Surprising patterns in Wisconsin ad spending
LA CROSSE, Wis. — With the presidential election in the home stretch, candidates are doing everything they can to put their campaign over the top.
A majority of money raised in both campaigns is being poured into advertising.
As a swing state, Wisconsinites have seen a seemingly endless barrage of ads in the race for the White House.
So it might be a surprise to see that in a list published by The Washington Post of TV ad spending for the presidential race in 11 swing states, Wisconsin ranks at the bottom.
“I think there’s probably a lot of reasons for where Wisconsin places on a list. I think one of them is that Wisconsin isn’t a particularly expensive place to run advertising. So a place like Florida is really expensive to run advertising,” said University of Wisconsin-La Crosse assistant professor Tim Dale.
But it’s more than that. When it comes to winning the coveted 270 electoral votes, size matters.
“I think, clearly, Wisconsin is considered a battleground state. But among those states that really could go either way, there are more electoral votes to be harvested elsewhere. And so places like Ohio and Florida are probably more prized by the campaigns,” said Wisconsin Democracy Campaign Executive Director Mike McCabe.

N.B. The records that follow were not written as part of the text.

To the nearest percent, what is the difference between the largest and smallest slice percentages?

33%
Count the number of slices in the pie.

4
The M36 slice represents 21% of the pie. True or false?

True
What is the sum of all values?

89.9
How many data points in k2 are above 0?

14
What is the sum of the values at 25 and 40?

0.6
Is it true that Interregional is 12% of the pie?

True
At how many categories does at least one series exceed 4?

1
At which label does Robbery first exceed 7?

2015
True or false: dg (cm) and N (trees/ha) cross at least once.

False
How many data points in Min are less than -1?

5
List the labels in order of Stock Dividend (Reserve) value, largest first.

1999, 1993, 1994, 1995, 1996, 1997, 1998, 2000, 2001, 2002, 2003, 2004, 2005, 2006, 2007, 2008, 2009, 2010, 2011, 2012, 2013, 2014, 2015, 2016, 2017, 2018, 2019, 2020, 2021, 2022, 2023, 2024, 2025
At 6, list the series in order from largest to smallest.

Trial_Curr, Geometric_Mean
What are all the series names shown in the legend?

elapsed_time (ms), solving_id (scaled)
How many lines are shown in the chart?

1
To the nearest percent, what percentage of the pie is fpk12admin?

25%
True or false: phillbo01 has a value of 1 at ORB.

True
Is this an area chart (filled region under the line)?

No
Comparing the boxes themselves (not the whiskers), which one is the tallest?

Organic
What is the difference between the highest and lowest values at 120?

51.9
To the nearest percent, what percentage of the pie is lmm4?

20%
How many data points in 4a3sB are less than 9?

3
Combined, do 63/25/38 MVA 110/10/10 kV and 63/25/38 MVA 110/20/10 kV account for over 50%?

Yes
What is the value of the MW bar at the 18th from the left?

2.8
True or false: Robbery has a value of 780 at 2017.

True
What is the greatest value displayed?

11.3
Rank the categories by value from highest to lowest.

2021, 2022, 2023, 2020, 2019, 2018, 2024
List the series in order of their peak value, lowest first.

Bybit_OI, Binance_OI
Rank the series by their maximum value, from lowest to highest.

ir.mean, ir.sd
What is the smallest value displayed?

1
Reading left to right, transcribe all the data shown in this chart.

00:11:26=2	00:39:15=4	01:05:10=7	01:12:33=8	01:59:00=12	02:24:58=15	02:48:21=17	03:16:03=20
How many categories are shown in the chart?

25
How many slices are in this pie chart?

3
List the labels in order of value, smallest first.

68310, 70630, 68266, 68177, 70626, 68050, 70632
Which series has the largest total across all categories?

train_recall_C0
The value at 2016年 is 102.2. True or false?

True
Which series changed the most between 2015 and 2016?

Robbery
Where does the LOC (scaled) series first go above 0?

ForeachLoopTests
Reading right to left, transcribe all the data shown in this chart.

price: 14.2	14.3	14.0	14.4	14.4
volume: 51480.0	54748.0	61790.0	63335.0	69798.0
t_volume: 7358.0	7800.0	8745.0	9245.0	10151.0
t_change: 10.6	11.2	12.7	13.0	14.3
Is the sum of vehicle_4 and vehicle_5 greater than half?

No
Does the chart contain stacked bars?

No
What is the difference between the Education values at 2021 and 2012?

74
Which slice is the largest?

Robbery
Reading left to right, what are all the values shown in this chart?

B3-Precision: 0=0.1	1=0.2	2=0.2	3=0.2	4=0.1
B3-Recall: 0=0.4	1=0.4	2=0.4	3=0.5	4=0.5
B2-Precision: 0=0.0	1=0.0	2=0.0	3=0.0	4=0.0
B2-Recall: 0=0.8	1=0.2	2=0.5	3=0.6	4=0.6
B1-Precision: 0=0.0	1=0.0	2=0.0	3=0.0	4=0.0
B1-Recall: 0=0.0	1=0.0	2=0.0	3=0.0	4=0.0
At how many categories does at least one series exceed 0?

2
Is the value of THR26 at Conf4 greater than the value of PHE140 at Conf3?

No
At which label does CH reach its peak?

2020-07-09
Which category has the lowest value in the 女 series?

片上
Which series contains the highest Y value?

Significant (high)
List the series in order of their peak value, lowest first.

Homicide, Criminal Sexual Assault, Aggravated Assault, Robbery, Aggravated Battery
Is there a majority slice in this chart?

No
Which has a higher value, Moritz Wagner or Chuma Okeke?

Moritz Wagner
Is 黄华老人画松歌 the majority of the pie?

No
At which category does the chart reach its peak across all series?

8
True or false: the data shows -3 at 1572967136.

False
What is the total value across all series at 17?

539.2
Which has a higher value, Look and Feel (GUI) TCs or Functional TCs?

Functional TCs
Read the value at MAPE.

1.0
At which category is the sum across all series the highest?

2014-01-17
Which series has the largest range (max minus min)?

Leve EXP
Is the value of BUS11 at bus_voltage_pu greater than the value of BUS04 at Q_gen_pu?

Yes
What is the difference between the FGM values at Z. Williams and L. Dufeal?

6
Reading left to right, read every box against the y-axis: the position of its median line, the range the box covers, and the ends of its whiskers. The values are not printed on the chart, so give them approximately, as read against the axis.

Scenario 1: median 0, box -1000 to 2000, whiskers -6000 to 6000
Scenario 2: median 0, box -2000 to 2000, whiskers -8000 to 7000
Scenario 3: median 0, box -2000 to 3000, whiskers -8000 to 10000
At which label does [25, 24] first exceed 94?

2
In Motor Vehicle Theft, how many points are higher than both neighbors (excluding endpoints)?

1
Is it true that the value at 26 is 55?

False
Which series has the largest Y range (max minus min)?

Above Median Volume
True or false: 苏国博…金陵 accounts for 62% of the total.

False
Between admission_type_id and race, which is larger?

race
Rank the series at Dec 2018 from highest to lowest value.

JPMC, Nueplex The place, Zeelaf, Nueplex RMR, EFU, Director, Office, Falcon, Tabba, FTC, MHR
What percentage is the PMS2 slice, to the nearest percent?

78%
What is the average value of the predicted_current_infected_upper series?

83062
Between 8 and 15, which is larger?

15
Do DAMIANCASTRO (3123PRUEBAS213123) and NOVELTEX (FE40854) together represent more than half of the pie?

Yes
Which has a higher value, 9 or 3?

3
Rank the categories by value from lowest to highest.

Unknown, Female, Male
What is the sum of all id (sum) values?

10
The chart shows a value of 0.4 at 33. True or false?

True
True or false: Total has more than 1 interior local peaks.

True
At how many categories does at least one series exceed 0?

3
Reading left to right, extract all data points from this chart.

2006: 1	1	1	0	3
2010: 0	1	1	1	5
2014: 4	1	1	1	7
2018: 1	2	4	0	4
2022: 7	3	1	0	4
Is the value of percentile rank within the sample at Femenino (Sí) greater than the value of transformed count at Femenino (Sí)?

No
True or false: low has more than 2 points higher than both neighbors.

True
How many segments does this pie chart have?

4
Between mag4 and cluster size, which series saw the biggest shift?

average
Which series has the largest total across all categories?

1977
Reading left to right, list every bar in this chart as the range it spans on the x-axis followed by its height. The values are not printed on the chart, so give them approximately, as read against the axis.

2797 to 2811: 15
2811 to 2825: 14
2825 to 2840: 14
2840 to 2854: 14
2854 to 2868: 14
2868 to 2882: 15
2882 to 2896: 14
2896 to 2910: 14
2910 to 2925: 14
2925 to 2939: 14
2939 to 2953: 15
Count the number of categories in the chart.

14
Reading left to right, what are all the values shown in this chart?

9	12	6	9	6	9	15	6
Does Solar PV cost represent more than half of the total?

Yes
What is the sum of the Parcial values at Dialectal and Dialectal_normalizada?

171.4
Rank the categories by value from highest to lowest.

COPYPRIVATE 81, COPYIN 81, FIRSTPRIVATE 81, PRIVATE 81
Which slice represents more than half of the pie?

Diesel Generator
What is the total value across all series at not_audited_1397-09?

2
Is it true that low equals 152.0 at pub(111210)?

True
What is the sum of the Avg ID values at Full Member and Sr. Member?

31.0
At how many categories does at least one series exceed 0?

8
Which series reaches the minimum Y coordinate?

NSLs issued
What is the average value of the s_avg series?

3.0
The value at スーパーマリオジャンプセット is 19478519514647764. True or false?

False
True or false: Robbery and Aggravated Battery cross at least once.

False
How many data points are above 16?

Looking a little deeper into those numbers, a red pattern emerges. Republicans are outspending Democrats on TV ads for the presidential campaign 3-1 in Wisconsin, according to The Washington Post.
In La Crosse, the pattern is magnified. Out of a total of nearly 6,000 TV ads purchased in the La Crosse-Eau Claire area in the bid for the White House, nearly 5,000 were bought by Republicans.
Only 836 out of those nearly 6,000 presidential ads were purchased by Democrats.
Dale said that shows Republicans are trying to chip away at Obama’s slight lead in the state.
“It’s an area that tends to vote Democratic. But it’s also an area that has a good portion of Republicans in it. And if you can push down the turnout on your opponent’s side and raise the turnout on your side, you are gaining an advantage,” said Dale.
It might not surprise you to find out that, nationwide, 81 percent of ads supporting President Barack Obama and 88 percent of ads supporting former Gov. Mitt Romney have been negative ads.
People might not like them, but candidates are buying them because they work. Dale said negative ads are easier to remember, they are more effective at mobilizing the base and it’s easier to trigger negative emotions than it is to trigger positive ones.
Obama has made five campaign stops in Wisconsin since June. Romney has made two. Neither candidate has visited the La Crosse area.